WHAT THE EXERCISE ASKS: From the entries below, list each line with "cOut".

DATA PROVIDED:
=== Begin Enclosure ===

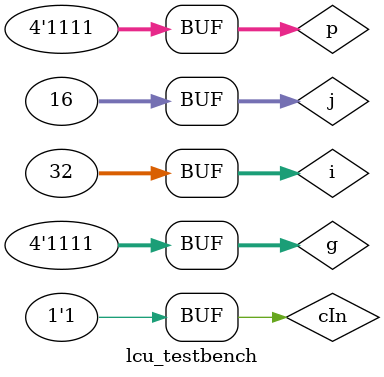
<source format=sv>
`timescale 1ns/10ps

module lcu (
   output logic       pg,
   output logic       gg,
   output logic       cOut,
   output logic [3:1] c,
   input  logic [3:0] p,
   input  logic [3:0] g,
   input  logic       cIn
);

   parameter DELAY = 0.05;

   // c1 = g0 + c0p0
   logic t0;
   and #DELAY a0 (t0, cIn, p[0]);
   or  #DELAY o0 (c[1], g[0], t0);

   // c2 = g1 + g0p1 + c0p0p1
   logic t1, t2;
   and #DELAY a1 (t1, cIn, p[0], p[1]);
   and #DELAY a2 (t2, g[0], p[1]);
   or  #DELAY o1 (c[2], g[1], t2, t1);

   // c3 = g2 + g1p2 + g0p1p2 + c0p0p1p2
   logic t3, t4, t5;
   and #DELAY a3 (t3, cIn, p[0], p[1], p[2]);
   and #DELAY a4 (t4, g[0], p[1], p[2]);
   and #DELAY a5 (t5, g[1], p[2]);
   or  #DELAY o2 (c[3], g[2], t5, t4, t3);

   // gg = g3 + g2p3 + g1p2p3 + g0p1p2p3
   // pg = p0p1p2p3
   // c4 = g3 + g2p3 + g1p2p3 + g0p1p2p3 + c0p0p1p2p3 = gg + c0pg
   logic t6, t7, t8;
   and #DELAY a6 (t6, g[0], p[1], p[2], p[3]);
   and #DELAY a7 (t7, g[1], p[2], p[3]);
   and #DELAY a8 (t8, g[2], p[3]);
   or  #DELAY o3 (gg, g[3], t8, t7, t6);

   and #DELAY a9 (pg, p[0], p[1], p[2], p[3]);

   and #DELAY aX (tX, c[0], pg);
   or  #DELAY o4 (cOut, gg, tX);
endmodule

module lcu_testbench ();
   logic       pg, gg, cOut;
   logic [3:1] c;
   logic [3:0] p, g;
   logic       cIn;

   lcu dut (.pg, .gg, .cOut, .c, .p, .g, .cIn);

   integer i, j;
   initial begin
      for (i = 0; i < 32; i++) begin
         for (j = 0; j < 16; j++) begin
            {cIn, p} <= i; g <= j; #10;
         end
      end
   end
endmodule

</source>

=== End Enclosure ===

TASK SOLUTION:
   output logic       cOut,
   or  #DELAY o4 (cOut, gg, tX);
   logic       pg, gg, cOut;
   lcu dut (.pg, .gg, .cOut, .c, .p, .g, .cIn);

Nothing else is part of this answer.